The authors’ intention is to cover optimal implementation issues, from the most theoretical to the most pragmatic. It is about optimal sharing in functional programming languages, but also covers the theory of optimal reductions in the lambda calculus: permutation equivalences, redex families, labeled lambda calculus, extraction of canonical redexes, balanced paths, context semantics and readback, sharing graphs, and the complexity of sharing.

The authors include an implementation of the Bologna Optimal Higher-Order Machine (BOHM) as a basis for an efficient implementation of functional programming languages. BOHM is a prototype implementation of an extension of Lamping’s optimal graph reduction techniques. Its source language is sugared lambda calculus enriched with booleans, integers, lists, and basic operations on these data types. Thus, it can be a good, comprehensive introduction to this topic, although quite a bit of previous knowledge is required.

This is a research book, not a textbook, though the material is presented rather accessibly. It is important for a specific audience, namely, people involved in functional languages and their implementations. Instructors can use it for advanced courses, software developers will use it when they want to use some sharing mechanisms in their implementations, and theoreticians will find a lot of ideas for manipulating languages with bound variables. Even postgraduate students can read it, but they will need a background in the lambda calculus and basic implementation techniques via graph-sharing.

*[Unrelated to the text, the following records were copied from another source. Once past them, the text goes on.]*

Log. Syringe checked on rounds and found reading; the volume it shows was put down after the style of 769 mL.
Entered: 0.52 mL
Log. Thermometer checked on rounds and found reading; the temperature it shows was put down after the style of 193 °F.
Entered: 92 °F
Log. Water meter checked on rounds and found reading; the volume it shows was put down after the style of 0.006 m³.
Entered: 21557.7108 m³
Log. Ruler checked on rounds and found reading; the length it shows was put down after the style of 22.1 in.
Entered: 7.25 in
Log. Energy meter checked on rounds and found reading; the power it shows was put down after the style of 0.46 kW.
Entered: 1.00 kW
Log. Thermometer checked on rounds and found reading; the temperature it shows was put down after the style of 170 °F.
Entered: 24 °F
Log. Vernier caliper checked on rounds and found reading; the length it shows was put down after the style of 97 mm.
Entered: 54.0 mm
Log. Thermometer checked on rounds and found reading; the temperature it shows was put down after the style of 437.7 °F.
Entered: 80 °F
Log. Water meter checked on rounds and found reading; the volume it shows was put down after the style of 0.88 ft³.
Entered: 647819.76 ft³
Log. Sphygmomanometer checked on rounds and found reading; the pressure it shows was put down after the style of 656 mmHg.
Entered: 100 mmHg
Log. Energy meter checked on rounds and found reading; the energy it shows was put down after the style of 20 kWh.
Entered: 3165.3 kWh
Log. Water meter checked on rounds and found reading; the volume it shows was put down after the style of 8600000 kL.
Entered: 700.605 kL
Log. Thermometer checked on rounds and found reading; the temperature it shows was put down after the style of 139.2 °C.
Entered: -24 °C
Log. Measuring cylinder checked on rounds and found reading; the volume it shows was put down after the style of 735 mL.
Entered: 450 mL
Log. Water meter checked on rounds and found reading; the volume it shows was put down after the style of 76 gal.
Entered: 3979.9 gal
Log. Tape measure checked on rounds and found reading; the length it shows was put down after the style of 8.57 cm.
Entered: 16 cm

A knowledge of intuitionistic and linear logic will also be beneficial for an understanding of some chapters.

The length of the book is appropriate, and all the issues covered are relevant. The authors go straight to the point, using an unusual approach. The book presents a nice application of the theory to practical issues. The correctness of the algorithms is proven, and the authors make a good effort toward resolving optimization of expression evaluation.

In spite of the book’s technical quality, there are a significant number of errors in lambda expressions, inconsistencies between the diagrams and the text, and other errors that make the book more difficult for readers who are new to the field. The authors’ convention for the use of parentheses in lambda expressions is confusing: it is definitely not the one used by the functional programming community.

The authors cite many appropriate references, including many important books and papers. The index is not long, but this is not a textbook.

This approach seems interesting and attractive, but, although it is theoretically appealing, it seems not to have been proven in practice yet.